Saturday, April 14, 2012

Home again, home again.

When I was eighteen, I wrote a short story that focused on one simple theme. You can never go home again. At thirty, I found myself contemplating that story as I took BART to the airport.


I made friends on the flight!


Last weekend was my first trip back to Orange County. I spent the bulk of the time with family, normal moments that wouldn’t have been out of place five months ago. We ate matzo ball soup, laughed at corny jokes, and told embarrassing stories of years past.* I saw some of my dearest friends, and we chatted as though I still lived below the LA county line.

It was the little moments that were strange. My mom moved soon after I did, so I was staying in unfamiliar places. I was sitting in LAX, an airport I grew up at, and having the thought I’m going home. It was startling, the realization that Orange County isn’t my home, that lives moved on without me, and the void that I left was not irreplaceable. Sure my family cannot replace me with another daughter/niece/cousin. But I probably talk with then more now than I did then. Even in my crazy busy moments,** I’m always an email or a facebook message away.

There were two unexpected moments that were perfect for a surprise trip home. I told very few people outside of my family that I was heading down, because I simply knew that I wouldn’t have time to see everyone. But on Saturday morning, I made a pit stop at my old restaurant. I was there for about ten minutes, but I was able to see so many of my old friends. We exchanged hugs, and I remembered how close we all once were. I miss them, and I’m glad that I didn’t try to replicate them up here. I’m glad that my life is so different. Next time I’ll spend more time with them.

Next time. Who knows when that will be?


The other moment was on Sunday evening, Easter. I was meeting some friends, and, in typical Maile fashion, I was running early. Feeling nostalgic, I decided to stop at my old theatre bar for a drink. I went in, and it was virtually empty. Easter Sunday, and all. I grabbed a quick drink, and chatted with the bartender, sounding like one of those old crazy people. ”I moved out of the area, and I used to come here all the time when you were in your old location. I had to stop by.” She humored me, and cocktail finished, I left the bar, prepared to update my facebook with a snarky update about how the bar was empty. And as I’m getting in my car, BAM, I see someone I know. A handful of former theatre colleagues appeared, and I agreed to stay for another drink. We chatted about shows, and my new life. Like with the restaurant, I had this overwhelming sense of community. Of a world that once upon a time, I was an important part of.

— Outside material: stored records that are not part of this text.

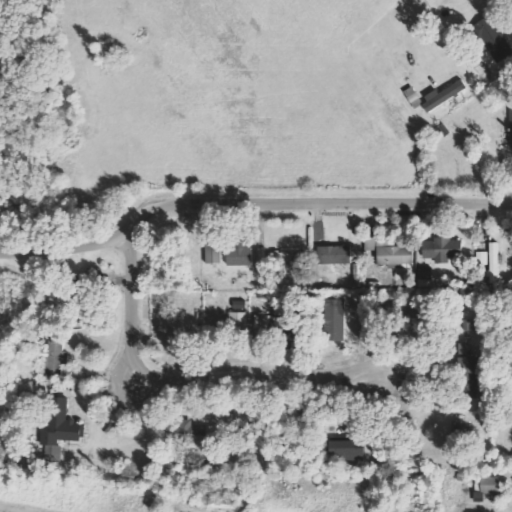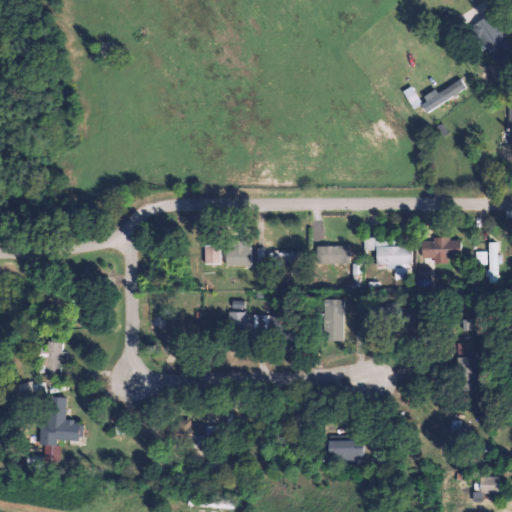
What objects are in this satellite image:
building: (492, 38)
building: (442, 95)
road: (249, 201)
building: (439, 249)
building: (261, 254)
building: (333, 254)
building: (387, 254)
building: (285, 256)
building: (481, 257)
building: (494, 262)
building: (75, 307)
building: (333, 320)
building: (236, 321)
building: (468, 324)
building: (284, 336)
building: (52, 359)
building: (466, 372)
road: (193, 380)
building: (33, 389)
building: (60, 424)
building: (187, 428)
building: (344, 452)
building: (485, 485)
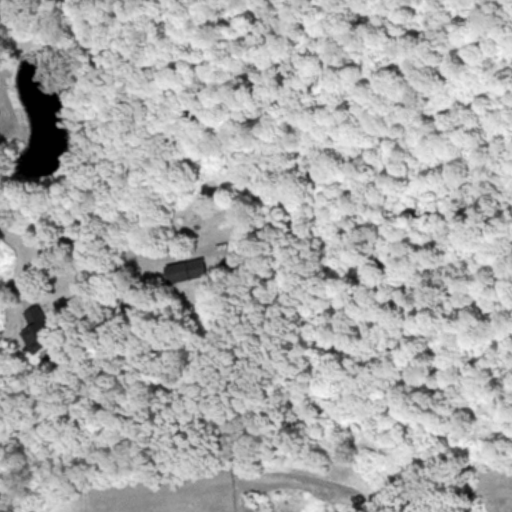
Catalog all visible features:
building: (1, 112)
building: (194, 266)
building: (36, 327)
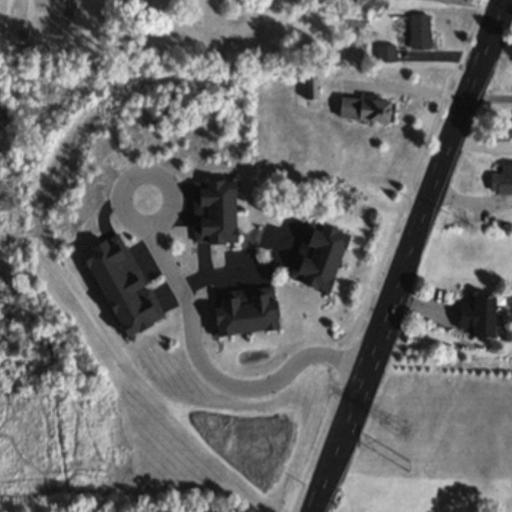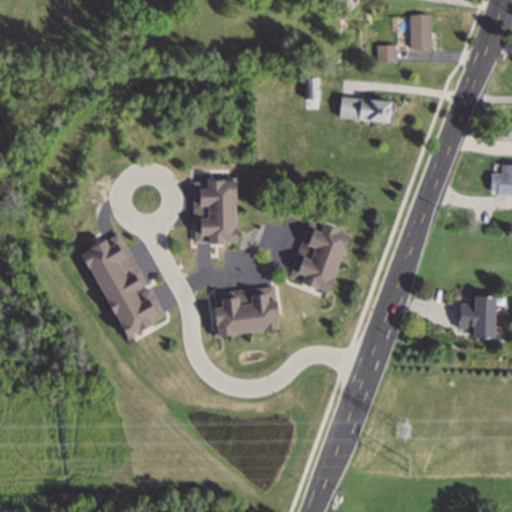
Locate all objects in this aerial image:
building: (419, 34)
building: (384, 55)
building: (311, 91)
road: (488, 98)
building: (365, 112)
building: (505, 131)
building: (501, 182)
building: (213, 213)
road: (405, 255)
building: (318, 258)
road: (245, 271)
building: (121, 287)
building: (244, 313)
building: (477, 318)
road: (201, 368)
power tower: (401, 431)
power tower: (406, 465)
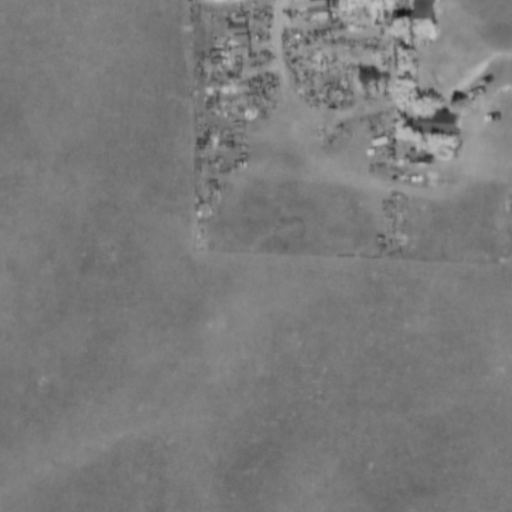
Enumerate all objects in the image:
building: (313, 3)
building: (427, 12)
building: (403, 17)
road: (504, 75)
building: (442, 120)
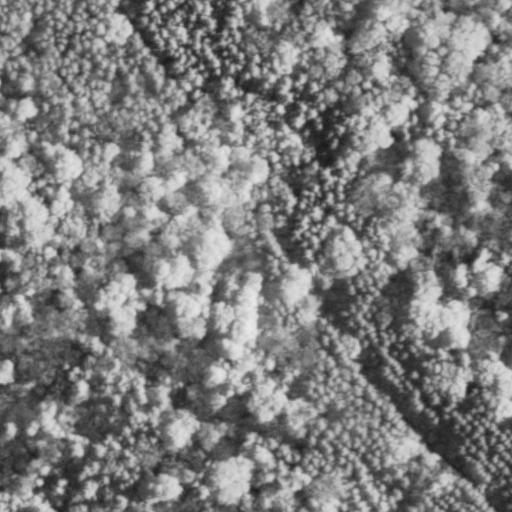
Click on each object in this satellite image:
road: (311, 199)
park: (256, 256)
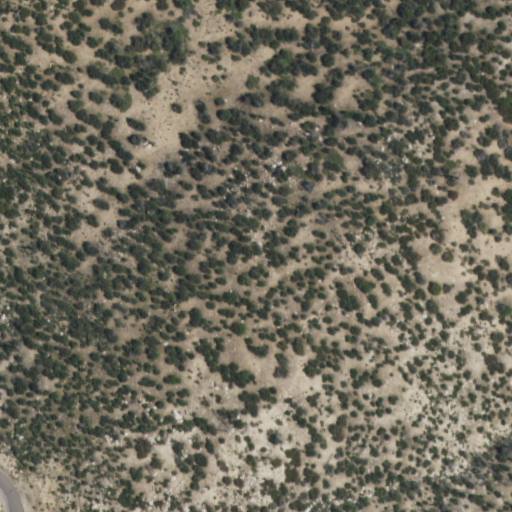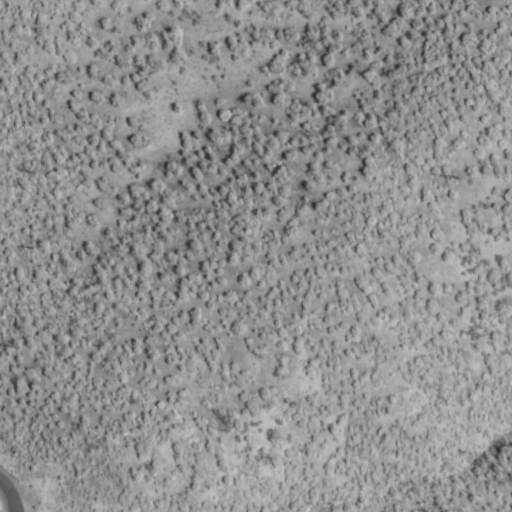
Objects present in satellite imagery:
road: (10, 495)
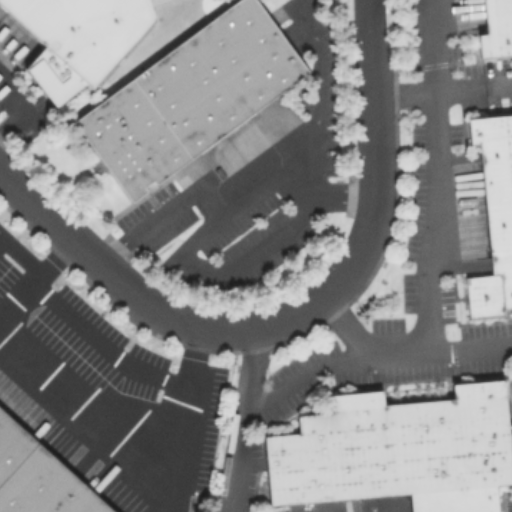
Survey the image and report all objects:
building: (495, 28)
building: (496, 28)
building: (77, 39)
building: (80, 39)
road: (433, 48)
road: (321, 78)
road: (473, 87)
building: (188, 96)
building: (192, 98)
road: (24, 109)
road: (286, 172)
road: (440, 195)
building: (493, 214)
building: (494, 215)
road: (0, 255)
road: (188, 259)
road: (38, 283)
road: (291, 316)
road: (108, 346)
road: (407, 353)
road: (316, 385)
road: (243, 420)
road: (130, 431)
building: (396, 450)
building: (397, 451)
building: (38, 477)
building: (38, 477)
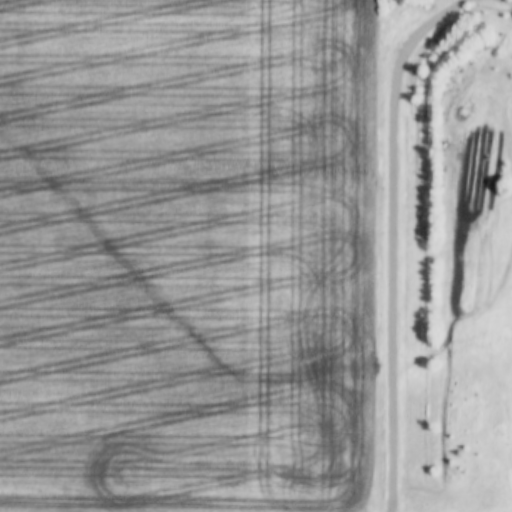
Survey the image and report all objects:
road: (390, 238)
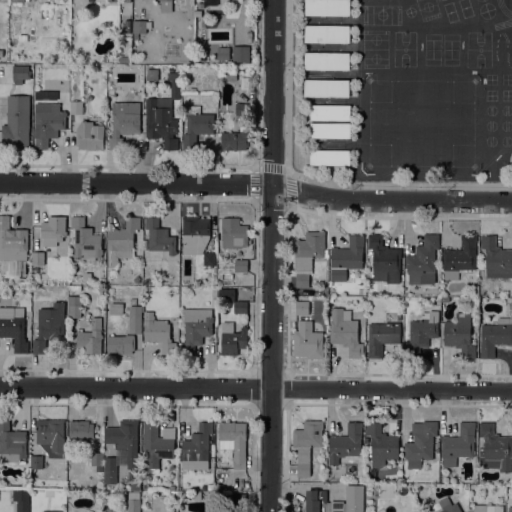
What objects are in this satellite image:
building: (18, 1)
building: (164, 5)
building: (165, 5)
building: (210, 5)
building: (326, 7)
building: (327, 7)
road: (274, 15)
building: (127, 25)
building: (138, 26)
building: (139, 27)
building: (325, 33)
building: (327, 33)
building: (23, 37)
building: (1, 51)
building: (222, 52)
building: (223, 52)
building: (239, 52)
building: (241, 53)
building: (325, 60)
building: (326, 60)
building: (19, 72)
building: (20, 73)
building: (228, 75)
building: (245, 83)
building: (325, 87)
building: (326, 87)
building: (76, 106)
building: (329, 111)
building: (330, 111)
building: (163, 114)
building: (122, 120)
building: (15, 121)
building: (124, 121)
building: (160, 121)
building: (46, 122)
building: (17, 123)
building: (48, 124)
building: (196, 126)
building: (196, 127)
building: (328, 129)
building: (330, 129)
building: (88, 135)
building: (89, 135)
building: (232, 140)
building: (234, 140)
building: (328, 156)
building: (330, 157)
road: (172, 166)
road: (255, 166)
road: (273, 170)
road: (287, 171)
road: (314, 178)
road: (256, 184)
road: (255, 202)
road: (272, 204)
building: (52, 230)
building: (53, 231)
building: (232, 232)
building: (195, 233)
building: (234, 233)
building: (193, 234)
building: (159, 236)
building: (159, 236)
building: (84, 239)
building: (12, 240)
building: (85, 240)
building: (121, 240)
building: (11, 241)
building: (120, 241)
building: (307, 251)
building: (307, 255)
building: (459, 256)
building: (38, 257)
building: (208, 257)
building: (345, 257)
building: (346, 257)
building: (458, 257)
building: (496, 257)
building: (209, 258)
building: (495, 258)
building: (383, 259)
building: (384, 259)
building: (422, 260)
building: (423, 260)
building: (240, 265)
road: (271, 271)
building: (87, 275)
building: (147, 280)
building: (301, 280)
road: (254, 285)
building: (75, 287)
building: (300, 290)
building: (225, 294)
building: (226, 294)
building: (133, 298)
building: (444, 299)
building: (73, 304)
building: (74, 305)
building: (302, 306)
building: (240, 307)
building: (301, 307)
building: (116, 308)
building: (135, 319)
building: (48, 325)
building: (13, 326)
building: (13, 326)
building: (49, 326)
building: (195, 326)
building: (196, 327)
building: (422, 330)
building: (158, 331)
building: (344, 331)
building: (345, 331)
building: (157, 332)
building: (420, 332)
building: (125, 333)
building: (458, 333)
building: (460, 334)
building: (494, 335)
building: (495, 335)
building: (90, 336)
building: (380, 336)
building: (382, 336)
building: (91, 337)
building: (232, 337)
building: (232, 338)
building: (306, 340)
building: (307, 340)
building: (120, 343)
road: (253, 371)
road: (255, 389)
road: (255, 389)
road: (178, 404)
road: (253, 406)
building: (80, 429)
building: (81, 431)
building: (51, 433)
building: (50, 434)
building: (125, 439)
building: (122, 440)
building: (233, 440)
building: (234, 440)
building: (12, 442)
building: (197, 442)
building: (345, 442)
building: (420, 442)
building: (11, 443)
building: (157, 443)
building: (305, 443)
building: (307, 443)
building: (344, 443)
building: (419, 443)
building: (155, 444)
building: (196, 444)
building: (380, 444)
building: (381, 444)
building: (457, 444)
building: (458, 444)
building: (493, 448)
building: (494, 448)
building: (121, 456)
building: (97, 459)
building: (33, 462)
building: (36, 464)
building: (110, 469)
building: (109, 472)
building: (135, 486)
building: (197, 495)
building: (241, 498)
building: (353, 498)
building: (354, 498)
building: (20, 500)
building: (21, 500)
building: (322, 502)
building: (133, 504)
building: (448, 505)
building: (444, 507)
building: (485, 507)
building: (487, 507)
building: (109, 509)
building: (509, 509)
building: (110, 510)
building: (50, 511)
building: (51, 511)
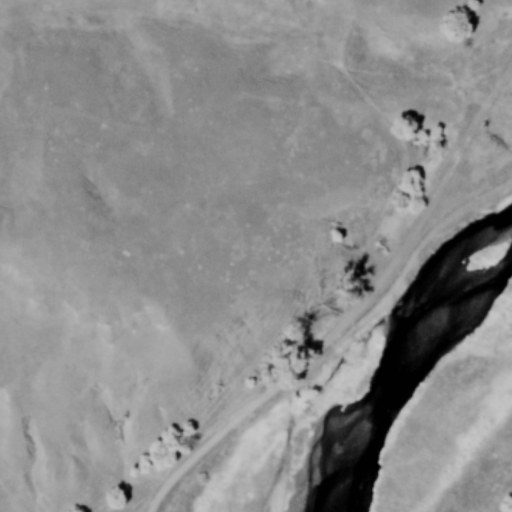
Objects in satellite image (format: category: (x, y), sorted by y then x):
river: (405, 368)
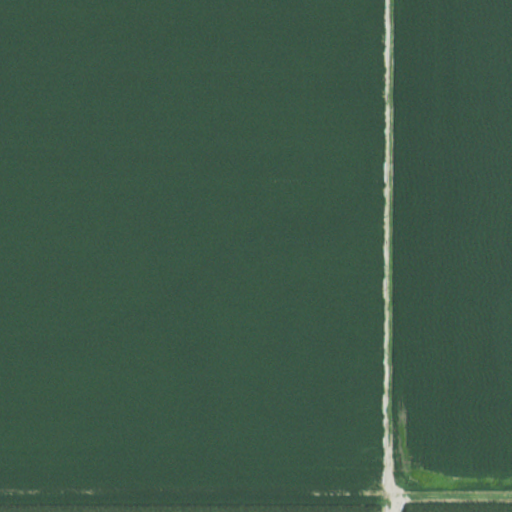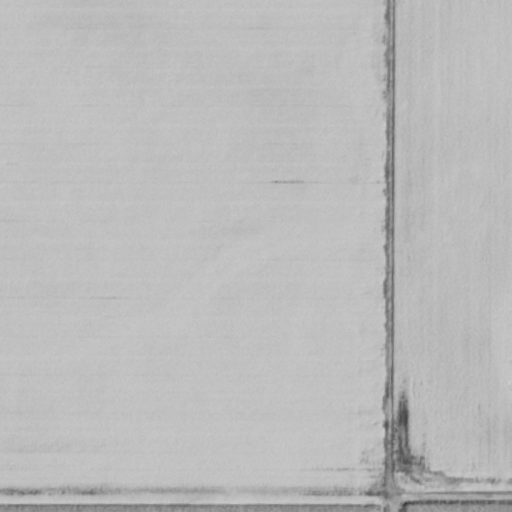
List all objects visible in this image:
road: (440, 491)
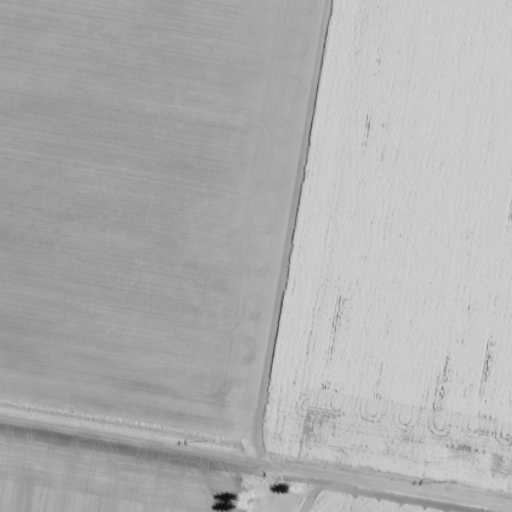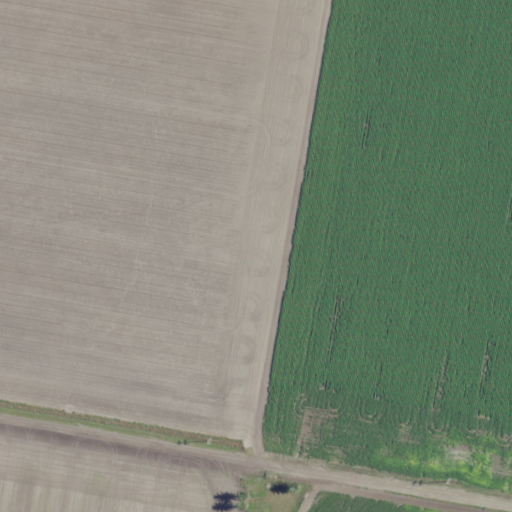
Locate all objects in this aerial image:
road: (289, 227)
road: (255, 453)
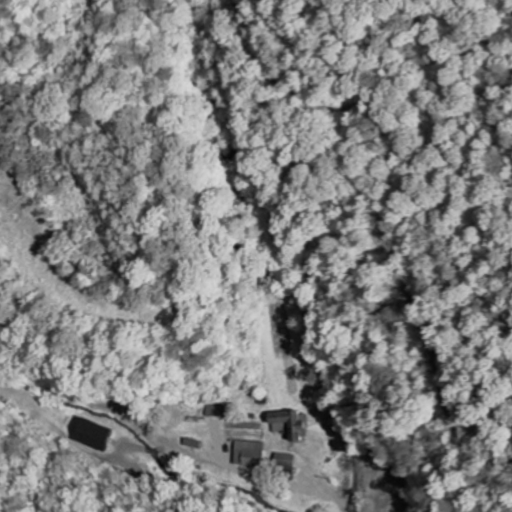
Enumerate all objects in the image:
road: (249, 150)
road: (339, 400)
building: (215, 410)
building: (291, 423)
building: (91, 434)
building: (286, 459)
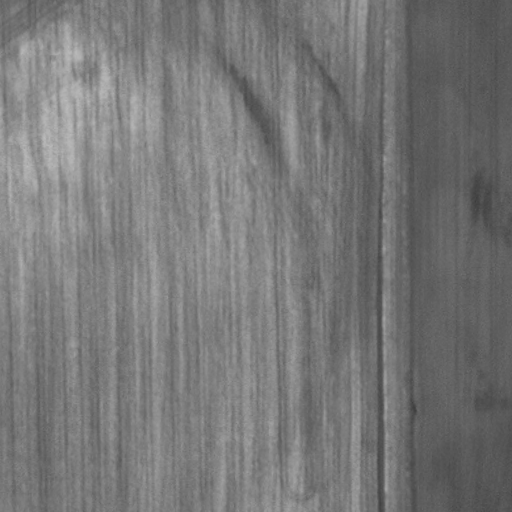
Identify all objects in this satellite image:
road: (397, 256)
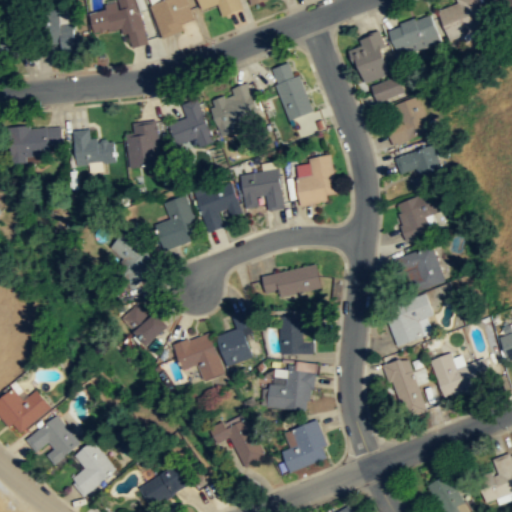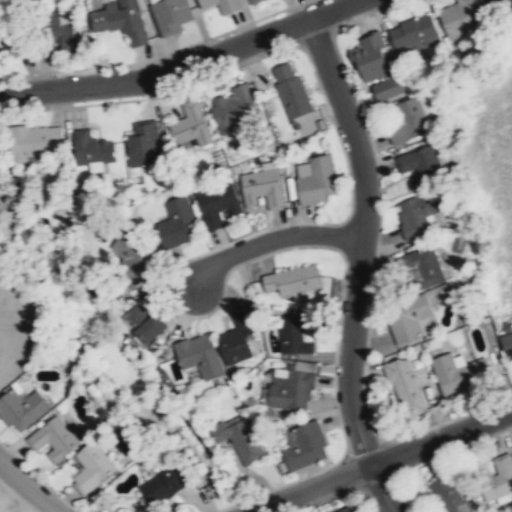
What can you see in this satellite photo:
crop: (9, 3)
building: (142, 5)
building: (219, 5)
building: (224, 5)
building: (500, 8)
building: (502, 8)
building: (170, 15)
building: (172, 15)
building: (460, 16)
building: (463, 17)
building: (121, 20)
building: (122, 20)
building: (58, 27)
building: (412, 33)
building: (415, 33)
building: (71, 40)
building: (15, 44)
building: (1, 51)
building: (372, 57)
building: (370, 58)
road: (181, 67)
building: (389, 87)
building: (387, 89)
building: (291, 91)
building: (293, 91)
building: (234, 107)
building: (233, 108)
building: (409, 120)
building: (407, 121)
building: (191, 124)
building: (192, 125)
building: (40, 139)
building: (33, 140)
building: (143, 144)
building: (144, 144)
building: (93, 148)
building: (92, 149)
building: (422, 165)
building: (420, 166)
building: (314, 179)
building: (317, 179)
building: (262, 187)
building: (262, 188)
building: (216, 202)
building: (218, 205)
building: (0, 210)
building: (420, 213)
building: (417, 214)
building: (177, 222)
building: (176, 223)
road: (371, 237)
road: (282, 242)
building: (133, 251)
building: (131, 258)
building: (422, 265)
building: (425, 266)
building: (292, 279)
building: (294, 280)
building: (409, 320)
building: (143, 322)
building: (412, 325)
building: (153, 329)
building: (298, 332)
building: (294, 333)
building: (238, 338)
building: (236, 339)
building: (508, 339)
building: (507, 342)
building: (199, 355)
building: (200, 355)
building: (459, 373)
building: (460, 373)
building: (405, 381)
building: (293, 386)
building: (405, 386)
building: (290, 388)
building: (23, 408)
building: (21, 410)
building: (55, 438)
building: (239, 438)
building: (240, 438)
road: (440, 438)
building: (53, 439)
building: (305, 445)
building: (305, 445)
building: (93, 466)
building: (91, 468)
building: (497, 479)
building: (496, 480)
building: (164, 484)
building: (166, 484)
road: (379, 489)
building: (445, 494)
building: (447, 494)
building: (343, 509)
building: (347, 510)
road: (179, 512)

My life has changed. I’m still getting to know my new coworkers. My local friends are scattered about, not close enough for an impromptu day at the park. My life is so hectic, I’m not sure if I’d be up for such unpredictability. But one day, I’d like to have that sense of community again.

Can you ever go home again? In my admittedly limited experience, I think it’s less about going home, and more about realizing that you have a new home. That the place with the memories is a part of you, but it’s not who you are anymore.

*No, I will not repeat said stories.